● **Request A**
In the listing, take the stretch from the line containing "(0 Reviews)" through the line containing "Cabo San Lucas" and switch "Wishlist" to "Favorites" throughout. Return those lines with nothing else altered.

The results in Austria’s elections on October 15 came as no surprise. As predicted by the polls, Sebastian Kurz’s conservative People’s Party, ÖVP, was the biggest party with 31.5 percent while second place was taken by their former coalition partners, the Social Democrats, SPÖ, with 26.9 percent. Just behind the SPÖ, with 26 percent, was the right-wing Freedom Party, FPÖ, led by H.C. Strache. This was the FPÖ’s second best ever result and makes a coalition with the ÖVP the most likely outcome.

That would mean continued intensification of racism, dismantling of the welfare state and further poisoning of public opinion. This may be a discouraging prospect for many but it also has the potential to mobilise the working class against the right-wing policies. Despite all the reactionary ideology, we can expect more class struggle in Austria in the medium term, not less.

The Greens only managed 3.8 percent of the vote, down 8.6 percent, and so will not even enter parliament. Their result probably reflects supporters turning to the SPÖ in the face of the right wing threat but was also not helped by internal conflicts in which the party de facto expelled its own youth organisation, the party leader stepped down, and the Green MP Peter Pilz founded his own list to secure his mandate. Still, with the list “Pilz”, which stands at 4.4 percent, there is a left bourgeois list in parliament.

Adding in the 5.3 percent won by New Austria, NEOS, which stands for an economically liberal EU and a “lean state”, the new parliament will have a two-thirds majority committed to clearly neoliberal positions and advocate a strengthening of the economy at the expense of the working population.

Who voted for what?

The ÖVP increased its vote by nearly one million votes, gaining both from the Freedom Party and from former supporters of the super-rich entrepreneur Frank Stronach in the last election. The FPÖ also won from “Team Stronach” as well as from the Alliance for the Future of Austria, BZÖ, which split from the party under Jörg Haider in 2005. These shifts clearly show how close the voters of the People’s Party and the Freedom Party are.

The SPÖ share of the vote, 26.9 percent, was the same as in 2013 but that was historically its worst ever result. Among “workers”, which in Austria, does not include civil servants, officials or “employees”, the party only won about 20 percent, confirming its long term loss of support. The party did, however, pick up votes from the Greens, who also lost some votes to both the renegade Green, Peter Pilz, and the People’s Party. The Greens have not won a majority in a single municipality in this election, which is a significant deterioration. Interestingly, they also lost in the regions where they are in the regional government.

● **Request B**
Answer these questions from the Austrian election article:
(i) What share of the vote did the ÖVP win?
(ii) What share of the vote did the Greens receive?
(iii) In what year did the BZÖ split from the party?

Stored data entries
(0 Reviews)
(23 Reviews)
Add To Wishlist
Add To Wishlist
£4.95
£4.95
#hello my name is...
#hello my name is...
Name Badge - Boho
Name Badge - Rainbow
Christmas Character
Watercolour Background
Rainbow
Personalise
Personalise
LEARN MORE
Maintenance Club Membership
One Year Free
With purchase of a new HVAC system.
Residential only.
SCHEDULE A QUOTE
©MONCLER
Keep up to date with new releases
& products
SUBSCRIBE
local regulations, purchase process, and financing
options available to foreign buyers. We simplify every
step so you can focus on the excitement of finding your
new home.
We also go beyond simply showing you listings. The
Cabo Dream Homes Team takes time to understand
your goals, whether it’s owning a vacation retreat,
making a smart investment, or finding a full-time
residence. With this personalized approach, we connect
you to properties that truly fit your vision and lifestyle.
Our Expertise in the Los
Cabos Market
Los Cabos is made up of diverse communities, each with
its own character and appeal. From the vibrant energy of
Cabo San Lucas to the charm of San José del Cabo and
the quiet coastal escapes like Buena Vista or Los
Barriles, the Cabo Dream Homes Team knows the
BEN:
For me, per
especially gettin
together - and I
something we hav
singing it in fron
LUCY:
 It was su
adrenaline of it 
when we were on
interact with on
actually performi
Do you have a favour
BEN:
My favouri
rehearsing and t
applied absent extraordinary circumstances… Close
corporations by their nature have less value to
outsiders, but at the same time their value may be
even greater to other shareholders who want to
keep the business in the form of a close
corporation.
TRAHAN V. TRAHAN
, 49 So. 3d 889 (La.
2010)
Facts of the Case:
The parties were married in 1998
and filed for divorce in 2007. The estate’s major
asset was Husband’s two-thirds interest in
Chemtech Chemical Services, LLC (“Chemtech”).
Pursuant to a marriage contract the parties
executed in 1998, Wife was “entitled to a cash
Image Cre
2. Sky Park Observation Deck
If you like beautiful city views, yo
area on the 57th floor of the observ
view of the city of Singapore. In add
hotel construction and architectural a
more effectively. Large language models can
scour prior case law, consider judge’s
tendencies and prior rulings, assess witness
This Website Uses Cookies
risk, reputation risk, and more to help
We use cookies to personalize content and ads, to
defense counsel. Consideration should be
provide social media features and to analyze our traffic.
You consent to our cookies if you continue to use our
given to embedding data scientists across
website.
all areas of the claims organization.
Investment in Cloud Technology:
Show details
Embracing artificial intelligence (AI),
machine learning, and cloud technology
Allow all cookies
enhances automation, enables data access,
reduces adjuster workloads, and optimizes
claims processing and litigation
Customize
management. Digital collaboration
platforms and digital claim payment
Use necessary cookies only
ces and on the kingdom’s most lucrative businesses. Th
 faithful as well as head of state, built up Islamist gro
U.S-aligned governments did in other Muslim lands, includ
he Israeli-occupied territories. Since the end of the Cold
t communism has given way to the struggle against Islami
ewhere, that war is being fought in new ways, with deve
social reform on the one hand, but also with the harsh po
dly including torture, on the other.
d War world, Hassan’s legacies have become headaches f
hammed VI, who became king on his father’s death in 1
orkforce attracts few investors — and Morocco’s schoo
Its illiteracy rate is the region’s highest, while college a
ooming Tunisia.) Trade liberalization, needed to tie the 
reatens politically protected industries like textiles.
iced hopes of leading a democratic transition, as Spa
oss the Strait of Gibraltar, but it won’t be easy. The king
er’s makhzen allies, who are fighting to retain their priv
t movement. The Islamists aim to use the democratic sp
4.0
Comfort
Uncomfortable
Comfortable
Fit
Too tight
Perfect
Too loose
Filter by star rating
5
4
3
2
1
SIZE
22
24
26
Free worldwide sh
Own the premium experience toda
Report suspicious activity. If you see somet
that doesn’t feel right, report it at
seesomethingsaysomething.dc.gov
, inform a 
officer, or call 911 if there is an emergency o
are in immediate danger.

---

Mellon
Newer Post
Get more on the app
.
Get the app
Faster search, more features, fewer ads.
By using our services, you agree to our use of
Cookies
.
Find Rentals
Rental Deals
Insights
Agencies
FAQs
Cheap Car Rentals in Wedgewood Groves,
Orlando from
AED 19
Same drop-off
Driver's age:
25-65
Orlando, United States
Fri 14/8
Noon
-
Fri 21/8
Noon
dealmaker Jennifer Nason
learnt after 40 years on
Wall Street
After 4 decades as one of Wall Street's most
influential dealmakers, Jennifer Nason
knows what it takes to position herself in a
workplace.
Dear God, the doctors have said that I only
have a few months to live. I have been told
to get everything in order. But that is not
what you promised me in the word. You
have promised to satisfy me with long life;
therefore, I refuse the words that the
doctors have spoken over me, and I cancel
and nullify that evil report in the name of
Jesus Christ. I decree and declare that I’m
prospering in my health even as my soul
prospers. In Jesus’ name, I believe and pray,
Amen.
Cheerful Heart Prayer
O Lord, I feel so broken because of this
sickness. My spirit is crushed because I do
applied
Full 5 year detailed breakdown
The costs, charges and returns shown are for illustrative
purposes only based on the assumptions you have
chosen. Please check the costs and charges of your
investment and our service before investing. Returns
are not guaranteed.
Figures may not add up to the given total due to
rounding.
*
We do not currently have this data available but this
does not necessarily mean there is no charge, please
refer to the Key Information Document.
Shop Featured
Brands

● **Reply A**
(0 Reviews)
(23 Reviews)
Add To Favorites
Add To Favorites
£4.95
£4.95
#hello my name is...
#hello my name is...
Name Badge - Boho
Name Badge - Rainbow
Christmas Character
Watercolour Background
Rainbow
Personalise
Personalise
LEARN MORE
Maintenance Club Membership
One Year Free
With purchase of a new HVAC system.
Residential only.
SCHEDULE A QUOTE
©MONCLER
Keep up to date with new releases
& products
SUBSCRIBE
local regulations, purchase process, and financing
options available to foreign buyers. We simplify every
step so you can focus on the excitement of finding your
new home.
We also go beyond simply showing you listings. The
Cabo Dream Homes Team takes time to understand
your goals, whether it’s owning a vacation retreat,
making a smart investment, or finding a full-time
residence. With this personalized approach, we connect
you to properties that truly fit your vision and lifestyle.
Our Expertise in the Los
Cabos Market
Los Cabos is made up of diverse communities, each with
its own character and appeal. From the vibrant energy of
Cabo San Lucas to the charm of San José del Cabo and

● **Reply B**
(i) 31.5 percent
(ii) 3.8 percent
(iii) 2005